Of course every eye was at first fixed upon this dome, where Ozma and Dorothy and the Skeezers were still fast prisoners. But soon their attention was caught by a more brilliant sight, for here was the Diamond Swan swimming just before them, its long neck arched proudly, the amethyst eyes gleaming and all the diamond-sprinkled feathers glistening splendidly under the rays of the sun.

"That," said Glinda, "is the transformation of Queen Coo-ce-oh, the haughty and wicked witch who betrayed the three Adepts at Magic and treated her people like slaves."

"She's wonderfully beautiful now," remarked the Frogman.

"It doesn't seem like much of a punishment," said Trot. "The Flathead Su-dic ought to have made her a toad."

"I am sure Coo-ee-oh is punished," said Glinda, "for she has lost all her magic power and her grand palace and can no longer misrule the poor Skeezers."

"Let us call to her, and hear what she has to say," proposed the Wizard.

So Glinda beckoned the Diamond Swan, which swam gracefully to a position near them. Before anyone could speak Coo-ee-oh called to them in a rasping voice -- for the voice of a swan is always harsh and unpleasant -- and said with much pride:

"Admire me, Strangers! Admire the lovely Coo-ee-oh, the handsomest creature in all Oz. Admire me!"

"Handsome is as handsome does," replied the Scarecrow. "Are your deeds lovely, Coo-ce-oh?"

"Deeds? What deeds can a swan do but swim around and give pleasure to all beholders?" said the sparkling bird.

"Have you forgotten your former life? Have you forgotten your magic and witchcraft?" inquired the Wizard.

"Magic -- witchcraft? Pshaw, who cares for such silly things?" retorted Coo-ee-oh. "As for my past life, it seems like an unpleasant dream. I wouldn't go back to it if I could. Don't you admire my beauty, Strangers?"
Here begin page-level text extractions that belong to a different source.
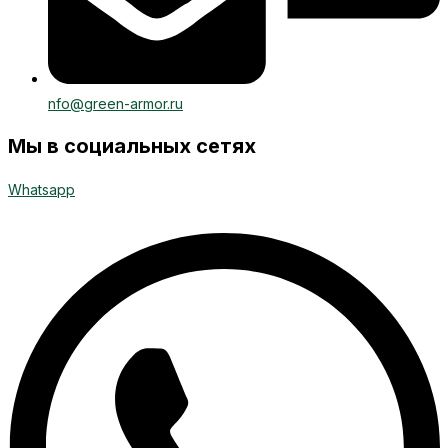
nfo@green-armor.ru
Мы в социальных сетях
Whatsapp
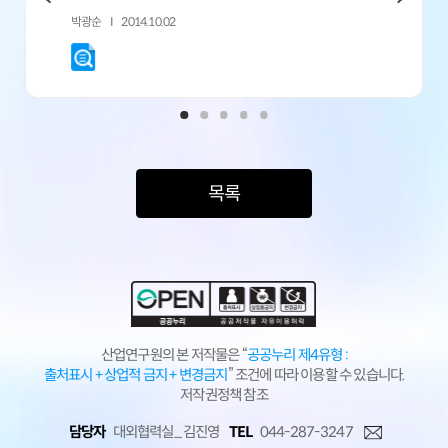
박광순
2014.10.02
목록
산업연구원의 본 저작물은 “
공공누리 제4유형 :
출처표시 + 상업적 금지 + 변경금지
” 조건에 따라 이용할 수 있습니다.
저작권정책 참조
담당자
대외협력실_ 김진영
TEL
044-287-3247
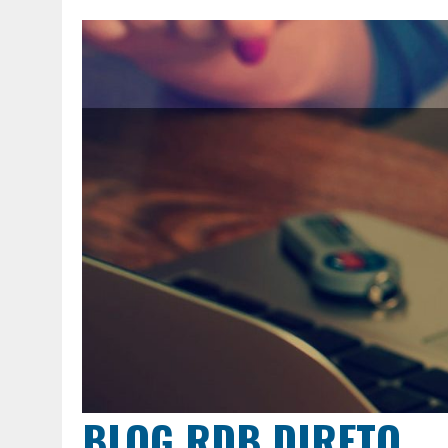
BLOG RDB DIRETO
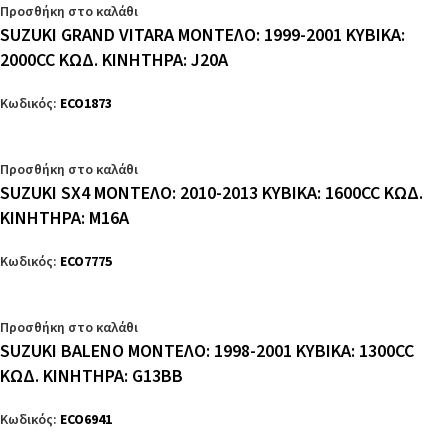
Προσθήκη στο καλάθι
SUZUKI GRAND VITARA ΜΟΝΤΕΛΟ: 1999-2001 ΚΥΒΙΚΑ:
2000CC ΚΩΔ. ΚΙΝΗΤΗΡΑ: J20A
Κωδικός:
ECO1873
Προσθήκη στο καλάθι
SUZUKI SX4 ΜΟΝΤΕΛΟ: 2010-2013 ΚΥΒΙΚΑ: 1600CC ΚΩΔ.
ΚΙΝΗΤΗΡΑ: M16A
Κωδικός:
ECO7775
Προσθήκη στο καλάθι
SUZUKI BALENO ΜΟΝΤΕΛΟ: 1998-2001 ΚΥΒΙΚΑ: 1300CC
ΚΩΔ. ΚΙΝΗΤΗΡΑ: G13BB
Κωδικός:
ECO6941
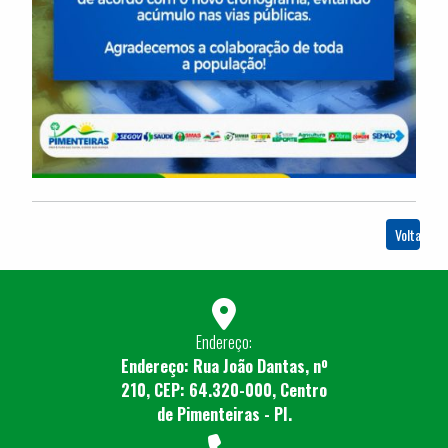
Voltar
Endereço:
Endereço: Rua João Dantas, nº
210, CEP: 64.320-000, Centro
de Pimenteiras - PI.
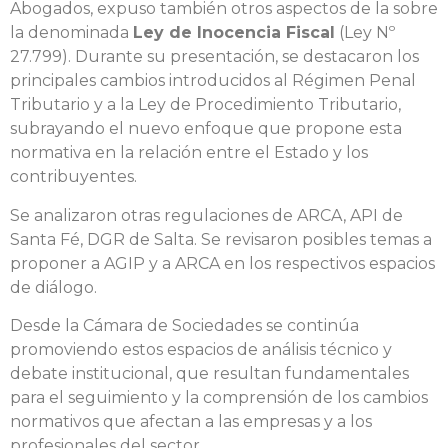
Abogados, expuso también otros aspectos de la sobre
la denominada
Ley de Inocencia Fiscal
(Ley Nº
27.799). Durante su presentación, se destacaron los
principales cambios introducidos al Régimen Penal
Tributario y a la Ley de Procedimiento Tributario,
subrayando el nuevo enfoque que propone esta
normativa en la relación entre el Estado y los
contribuyentes.
Se analizaron otras regulaciones de ARCA, API de
Santa Fé, DGR de Salta. Se revisaron posibles temas a
proponer a AGIP y a ARCA en los respectivos espacios
de diálogo.
Desde la Cámara de Sociedades se continúa
promoviendo estos espacios de análisis técnico y
debate institucional, que resultan fundamentales
para el seguimiento y la comprensión de los cambios
normativos que afectan a las empresas y a los
profesionales del sector.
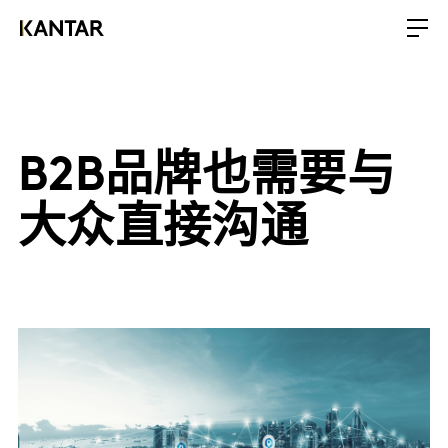
B2B品牌也需要与
大众直接沟通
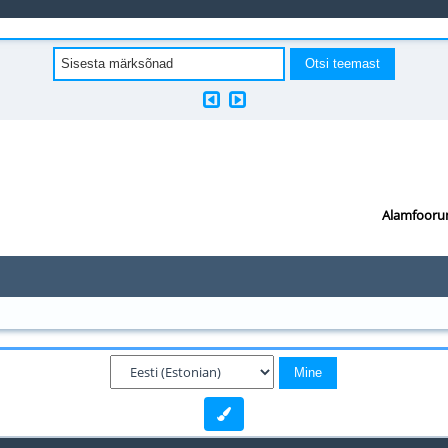
Alamfooru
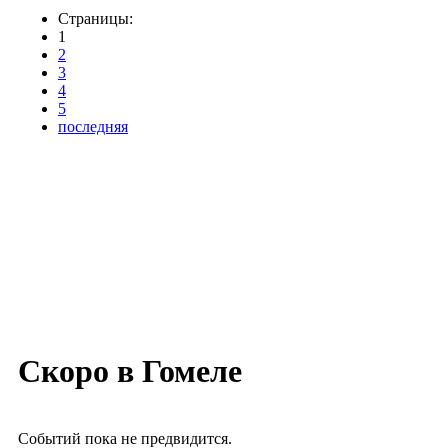
Страницы:
1
2
3
4
5
последняя
Скоро в Гомеле
Событий пока не предвидится.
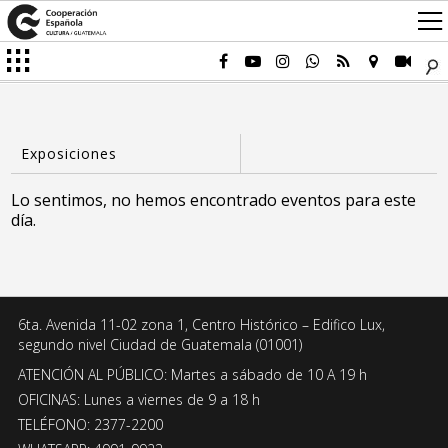
Lo sentimos, no hemos encontrado eventos para este
día.
6ta. Avenida 11-02 zona 1, Centro Histórico – Edifico Lux,
segundo nivel Ciudad de Guatemala (01001)
ATENCIÓN AL PÚBLICO: Martes a sábado de 10 A 19 h
OFICINAS: Lunes a viernes de 9 a 18 h
TELÉFONO: 2377-2200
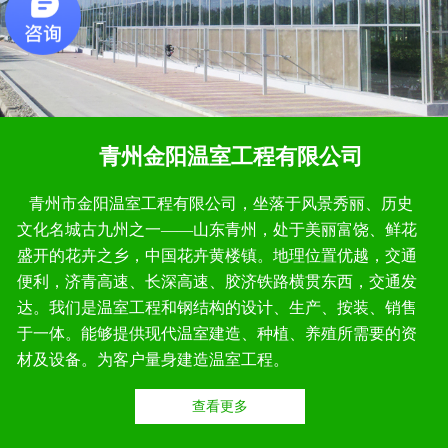
青州金阳温室工程有限公司
青州市金阳温室工程有限公司，坐落于风景秀丽、历史
文化名城古九州之一——山东青州，处于美丽富饶、鲜花
盛开的花卉之乡，中国花卉黄楼镇。地理位置优越，交通
便利，济青高速、长深高速、胶济铁路横贯东西，交通发
达。我们是温室工程和钢结构的设计、生产、按装、销售
于一体。能够提供现代温室建造、种植、养殖所需要的资
材及设备。为客户量身建造温室工程。
查看更多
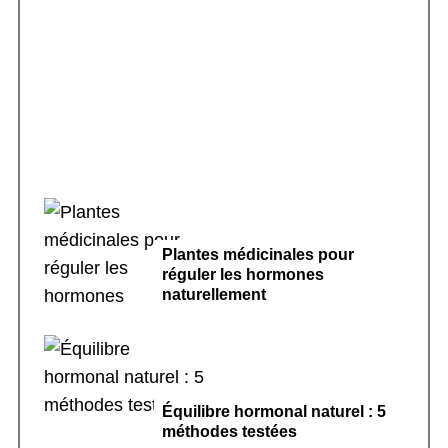
Sport doux et cycle menstruel régulier : le
guide complet
Plantes médicinales pour
réguler les hormones
naturellement
Équilibre hormonal naturel : 5
méthodes testées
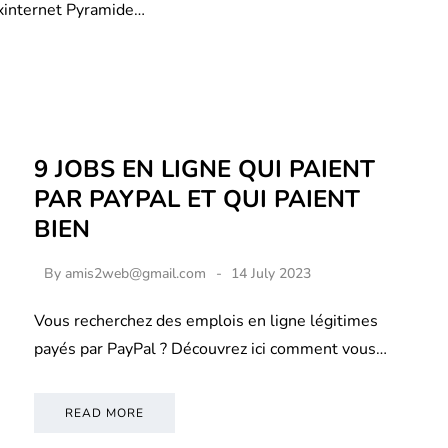
xinternet Pyramide…
9 JOBS EN LIGNE QUI PAIENT
PAR PAYPAL ET QUI PAIENT
BIEN
By
amis2web@gmail.com
14 July 2023
Vous recherchez des emplois en ligne légitimes
payés par PayPal ? Découvrez ici comment vous…
READ MORE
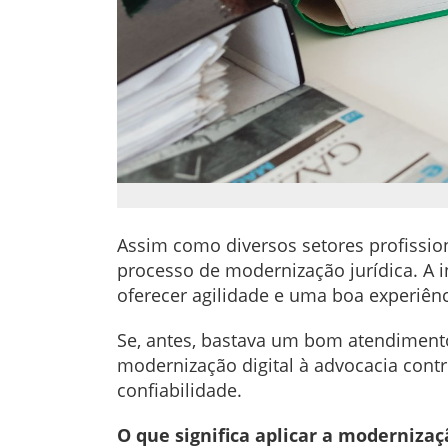
Assim como diversos setores profission
processo de modernização jurídica. A i
oferecer agilidade e uma boa experiênci
Se, antes, bastava um bom atendimento 
modernização digital à advocacia cont
confiabilidade.
O que significa aplicar a modernizaç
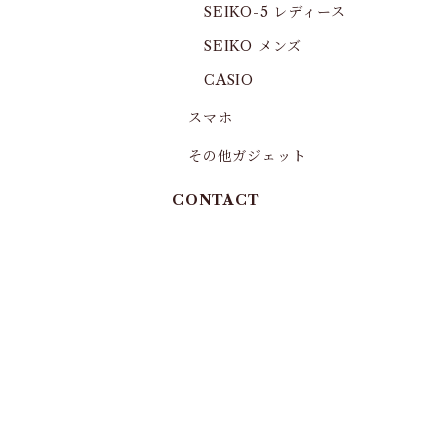
SEIKO-5 レディース
SEIKO メンズ
CASIO
スマホ
その他ガジェット
CONTACT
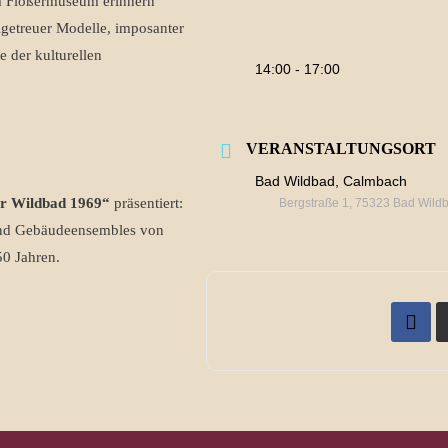
Im Flößermuseum erinnern
lgetreuer Modelle, imposanter
 der kulturellen
14:00 - 17:00
VERANSTALTUNGSORT
Bad Wildbad, Calmbach
er Wildbad 1969“
präsentiert:
Bergstraße 1, 75323 Bad Wild
 und Gebäudeensembles von
50 Jahren.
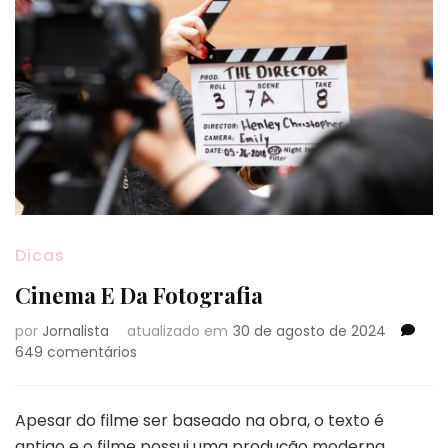
Dicas
Cinema E Da Fotografia
por
Jornalista
atualizado em
30 de agosto de 2024
em
649 comentários
Cinema
E
Da
Apesar do filme ser baseado na obra, o texto é
Fotografia
antigo e o filme possui uma produção moderna,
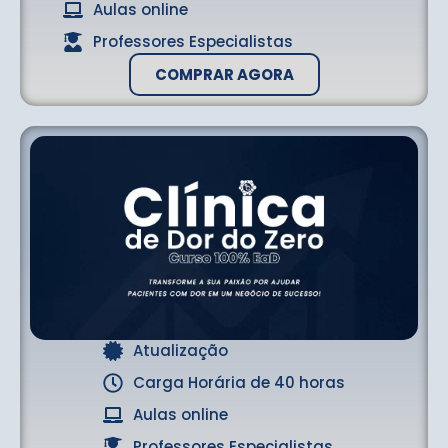
Aulas online
Professores Especialistas
COMPRAR AGORA
Atualização
Carga Horária de 40 horas
Aulas online
Professores Especialistas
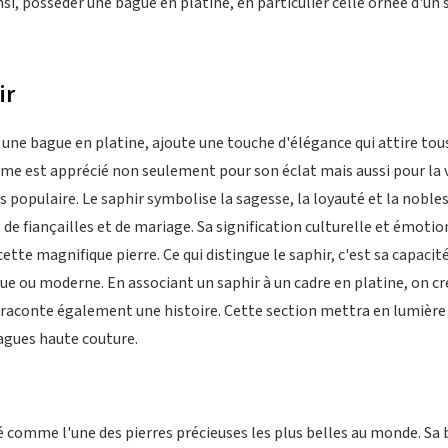
i, posséder une bague en platine, en particulier celle ornée d'un 
ir
 une bague en platine, ajoute une touche d'élégance qui attire tou
me est apprécié non seulement pour son éclat mais aussi pour la va
 populaire. Le saphir symbolise la sagesse, la loyauté et la nobless
e fiançailles et de mariage. Sa signification culturelle et émoti
ette magnifique pierre. Ce qui distingue le saphir, c'est sa capacit
que ou moderne. En associant un saphir à un cadre en platine, on cr
raconte également une histoire. Cette section mettra en lumière 
agues haute couture.
 comme l'une des pierres précieuses les plus belles au monde. Sa b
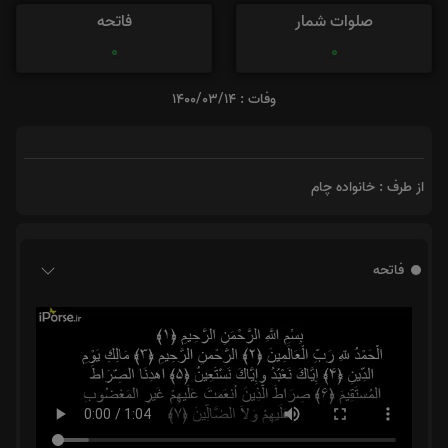
صلوات شمار
فاتحه
0
0
وفات : 1400/03/14
از طرف : خانواده چام
فاتحه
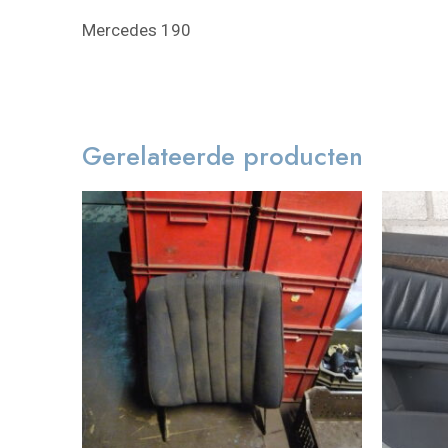
Mercedes 190
Gerelateerde producten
"Tell us, Coo-ee-oh," said Glinda earnestly, "if you can recall enough of your witchcraft to enable us to raise the sunken island to the surface of the lake. Tell us that and I'll give you a string of pearls to wear around your neck and add to your beauty."

"Nothing can add to my beauty, for I'm the most beautiful creature anywhere in the whole world."

"But how can we raise the island?"

"I don't know and I don't care. If ever I knew I've forgotten, and I'm glad of it," was the response. "Just watch me circle around and see me glitter!

"It's no use," said Button Bright; "the old Swan is too much in love with herself to think of anything else."

"That's a fact," agreed Betsy with a sigh; "but we've got to get Ozma and Dorothy out of that lake, somehow or other."

"And we must do it in our own way," added the Scarecrow.

"But how?" asked Uncle Henry in a grave voice, for he could not bear to think of his dear niece Dorothy being out there under water; "how shall we do it?"

"Leave that to Glinda," advised the Wizard, realizing he was helpless to do it himself.

"If it were just an ordinary sunken island," said the powerful sorceress, "there would be several ways by which I might bring it to the surface again. But this is a Magic Isle, and by some curious art of witchcraft, unknown to any but Queen Coo-ce-oh, it obeys certain commands of magic and will not respond to any other. I do not despair in the least, but it will require some deep study to solve this difficult problem. If the Swan could only remember the witchcraft that she invented and knew as a woman, I could force her to tell me the secret, but all her former knowledge is now forgotten."

"It seems to me," said the Wizard after a brief silence had followed Glinda's speech, "that there are three fishes in this lake that used to be Adepts at Magic and from whom Coo-ee-oh stole much of her knowledge. If we could find those fishes and return them to their former shapes, they could doubtless tell us what to do to bring the sunken island to the surface."

"I have thought of those fishes," replied Glinda, "but among so many fishes as this lake contains how are we to single them out?"

You will understand, of course, that had Glinda been at home in her castle, where the Great Book of Records was, she would have known that Ervic the Skeezer already had taken the gold and silver and bronze fishes from the lake.